The way home would not have been far, but another wish for a vehicle-related change took us via Biel (Switzerland), where the possibilities of my wish (Tom’s trailer coupling) were shown to us. Somewhat disappointed by the price and the possible delivery dates, we left the urban area and climbed up into the Jura and its wide-ranging landscapes. The onset of rain was not exactly what we had wished for the following night around the campfire.

On a ridge above Bourrignon, we found a wonderful place for the coming night. But what does wonderful place mean here: rain and wind, autumnal fog banks and cold were almost irresistible. Only thanks to the fire and wind protection of our camper van was it bearable to some extent. But we didn’t stay outside for long, soon retreating into the confines of our small cabin and leaving the parking heater to do its warming work at full power.
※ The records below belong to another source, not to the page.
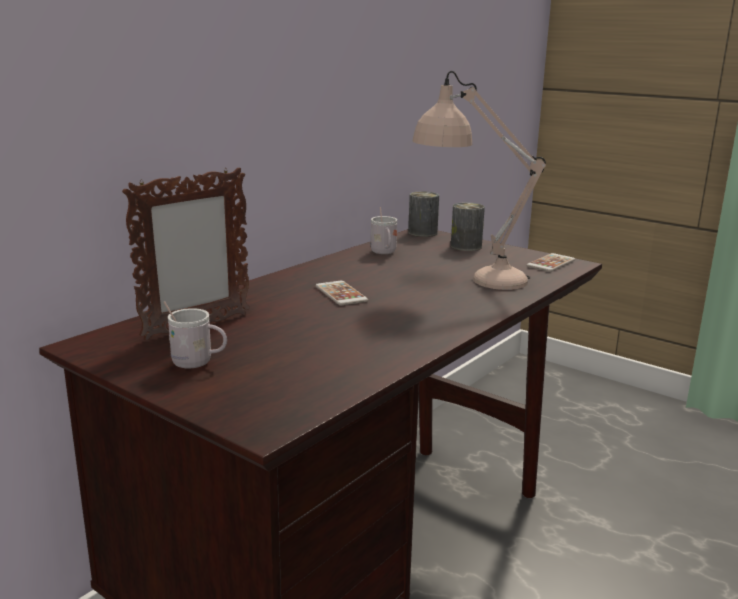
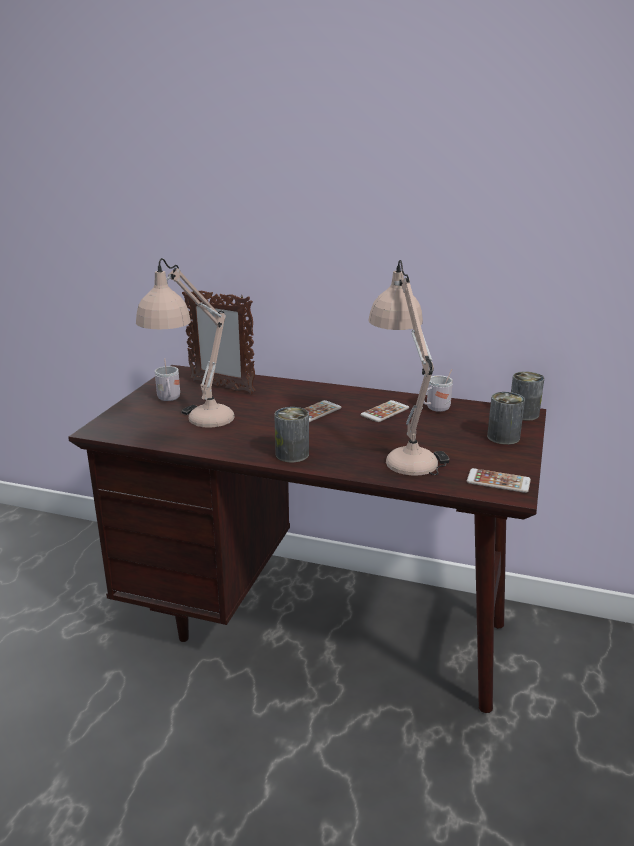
camera: 70 degrees right, 5 degrees up
none -> beige table lamp [136,258,235,428]
none -> can [274,407,309,462]
none -> phone [360,400,409,422]

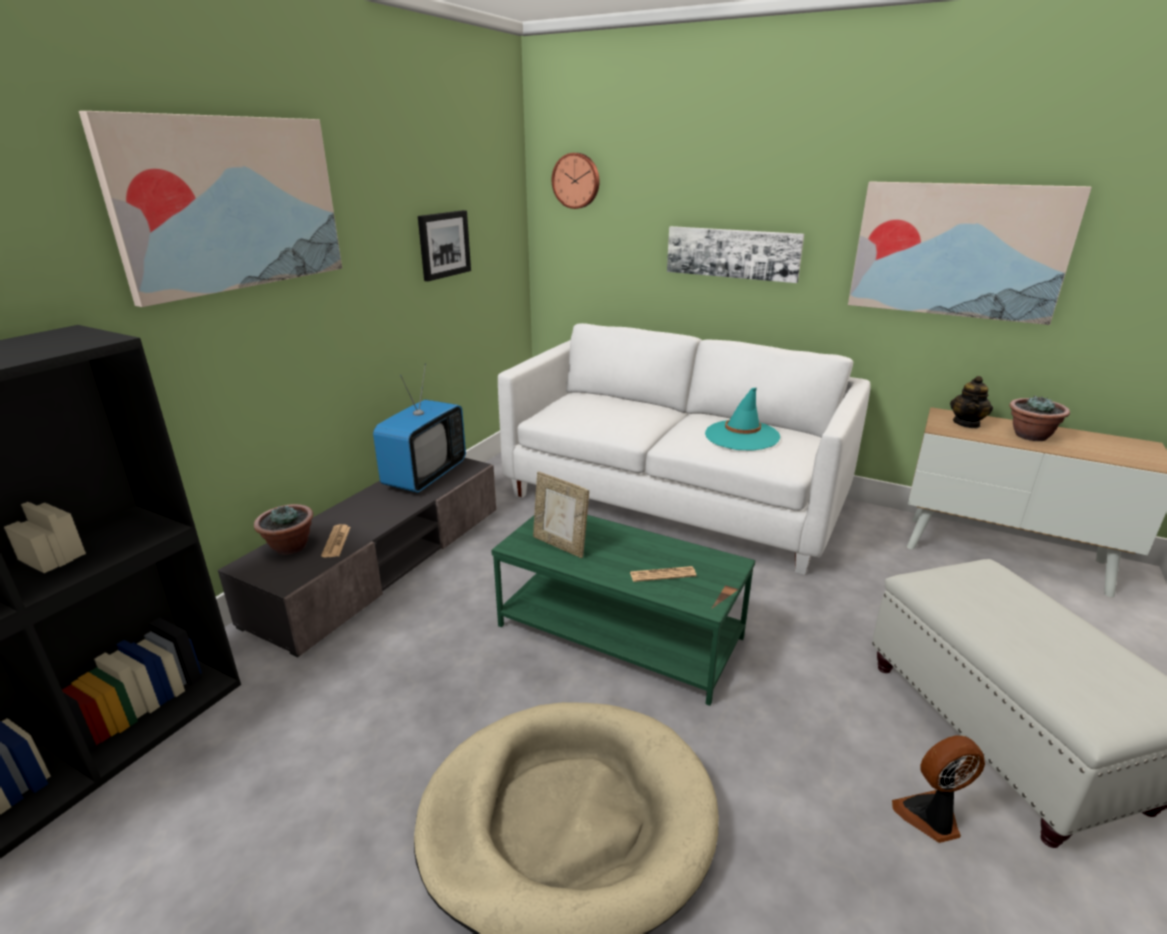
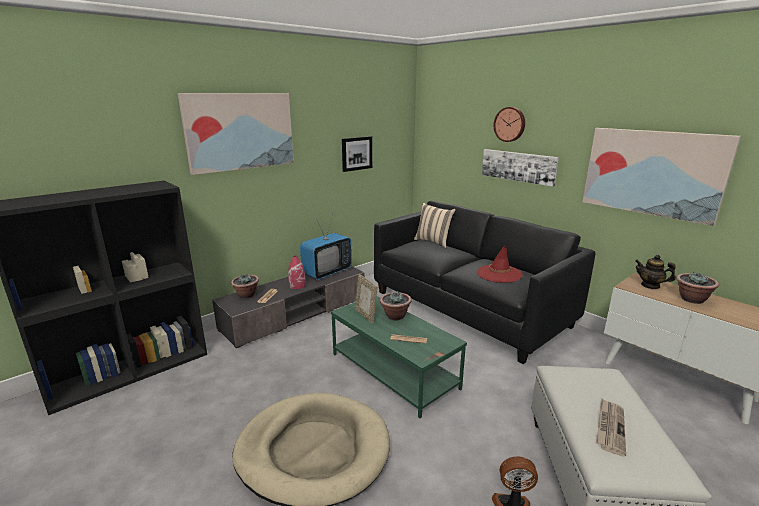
camera: 20 degrees right, 5 degrees down
white sofa [498,323,871,575] -> black sofa [374,201,595,364]
wall clock [552,153,599,209] -> wall clock moved to [494,107,525,142]
turquoise hat [705,388,780,451] -> red hat [477,246,523,283]
teapot [950,376,993,428] -> teapot turned 75 degrees clockwise [635,255,676,289]
none -> red vase [288,256,306,289]
none -> potted plant [380,292,412,320]
none -> beige pillow [414,203,456,248]
none -> newspaper [597,399,626,457]

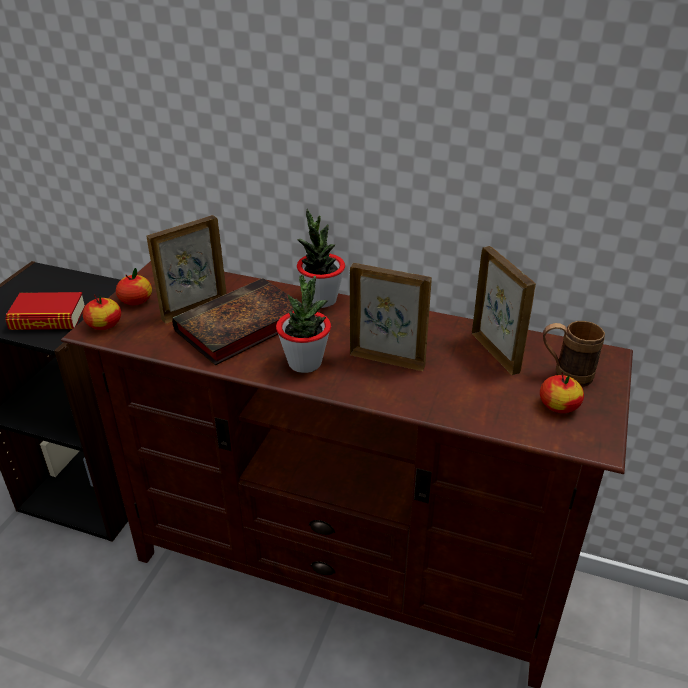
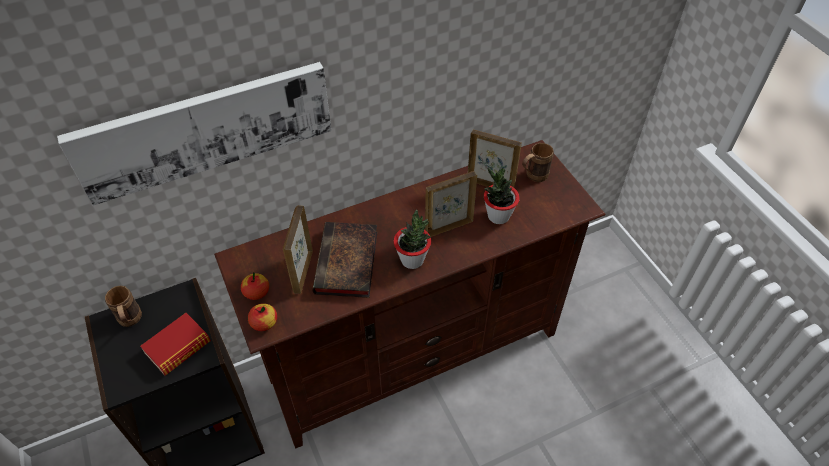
camera: 45 degrees left, 15 degrees up
potted plant [297,209,345,308] -> potted plant moved to [484,167,520,224]
apple [540,372,584,413] -> none
none -> picture [57,62,331,206]
none -> brown mug [105,286,142,327]

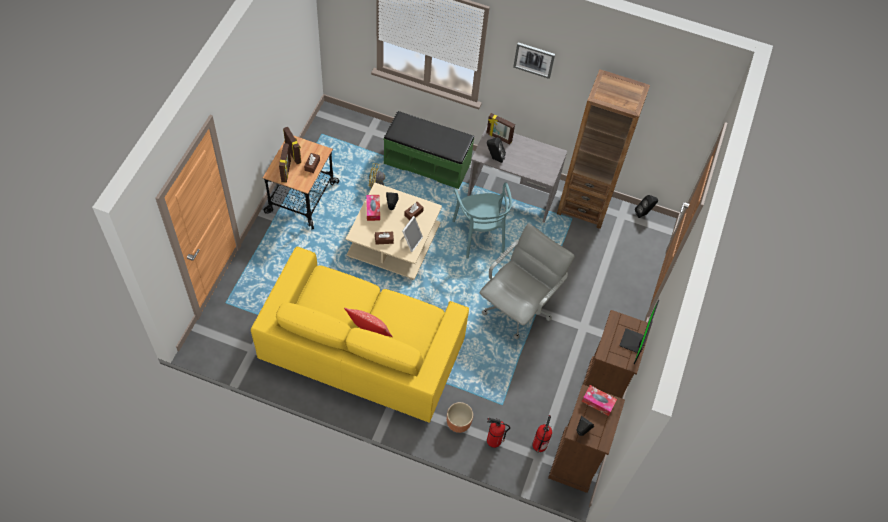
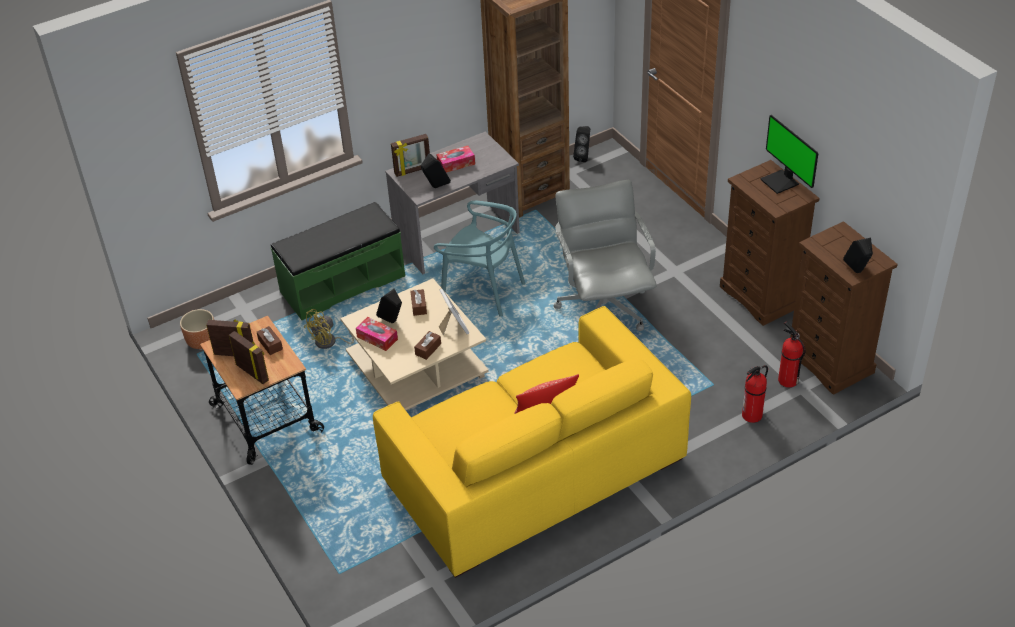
camera: 45 degrees left, 15 degrees down
brown planter [447,402,473,433] -> brown planter moved to [180,309,214,349]
picture [513,42,555,79] -> none
tissue box [582,385,617,416] -> tissue box moved to [436,146,475,173]

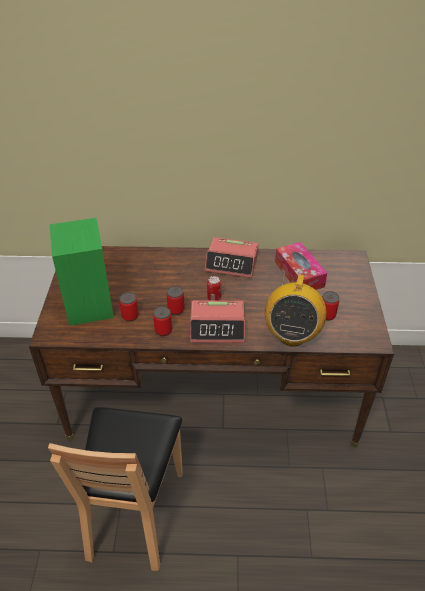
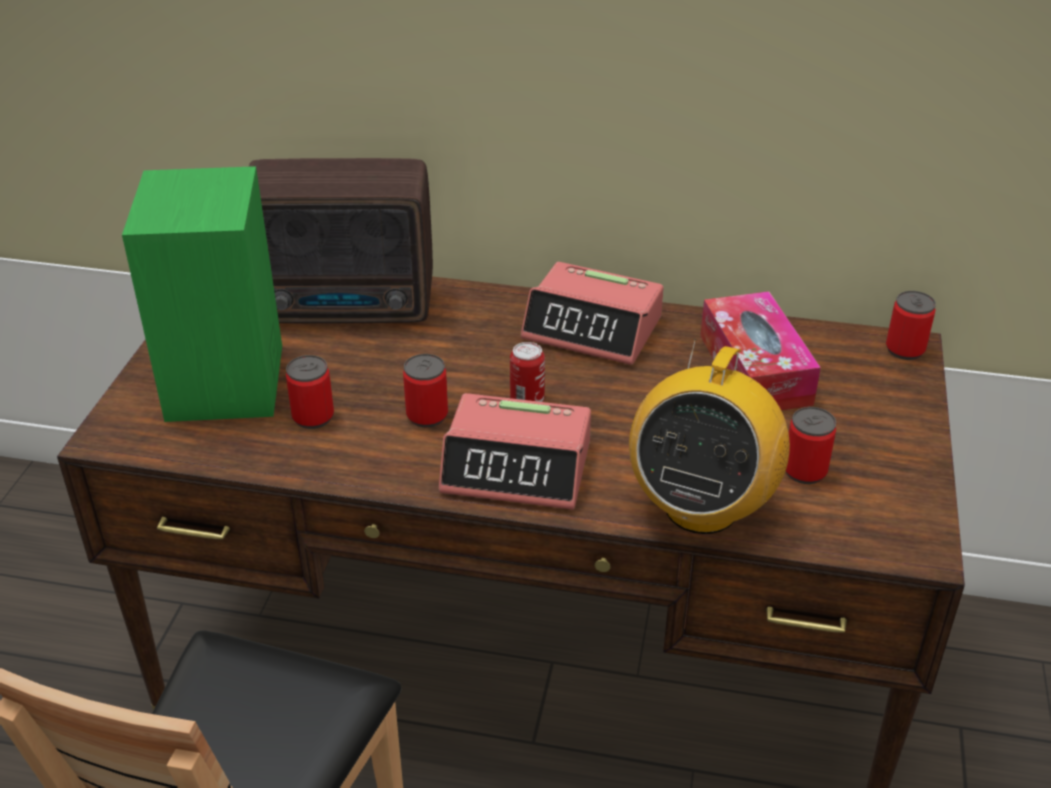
camera: 10 degrees right, 5 degrees down
can [153,306,172,336] -> can moved to [886,291,936,360]
none -> radio [249,158,433,323]

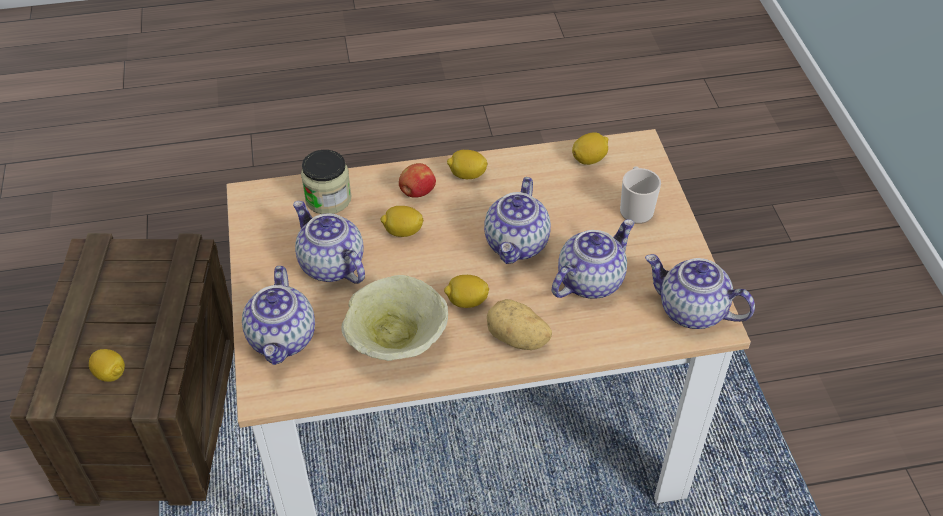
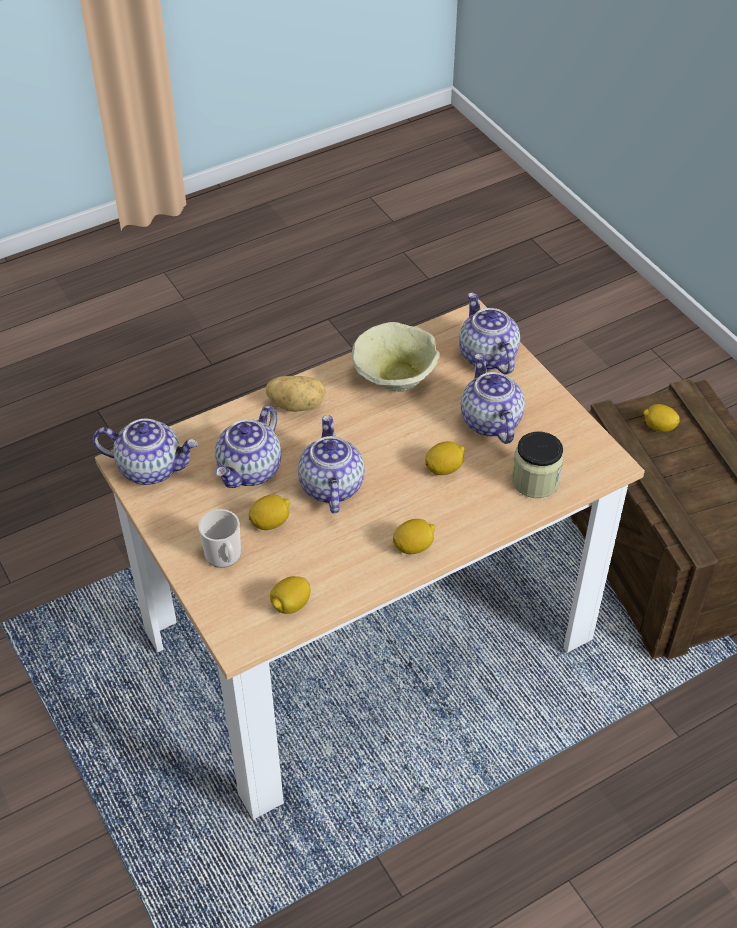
camera: 160 degrees right, 0 degrees up
teapot [293,201,365,284] -> teapot turned 135 degrees counterclockwise [461,354,525,444]
apple [399,163,436,198] -> none
lemon [444,275,489,308] -> lemon moved to [249,495,290,530]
With howling wind, we lay down under the warm blanket and bet each other whether there would be snow on the ridge the next morning, which would perfectly round off the past few months. 😉

There was no snow during the night, but it was very fresh and the wind still whistled around our jeep. Coffee and breakfast were soon taken care of and we were already feeling our way through the fog-shrouded landscape, where perhaps not all paths would have been allowed. But in the rain and fog, we were a bit more daring and our car – according to certain statements – looks very strange and could perhaps pass as a forestry vehicle. :-/

With many dreams and ideas, we reached our temporary home and unloaded the Jeep, which should weigh a few kilos less when we leave. A flat-moving is also still on our ‘to-do’ list.
Well, we can’t wait to finally go further south again – Morocco would be the next destination.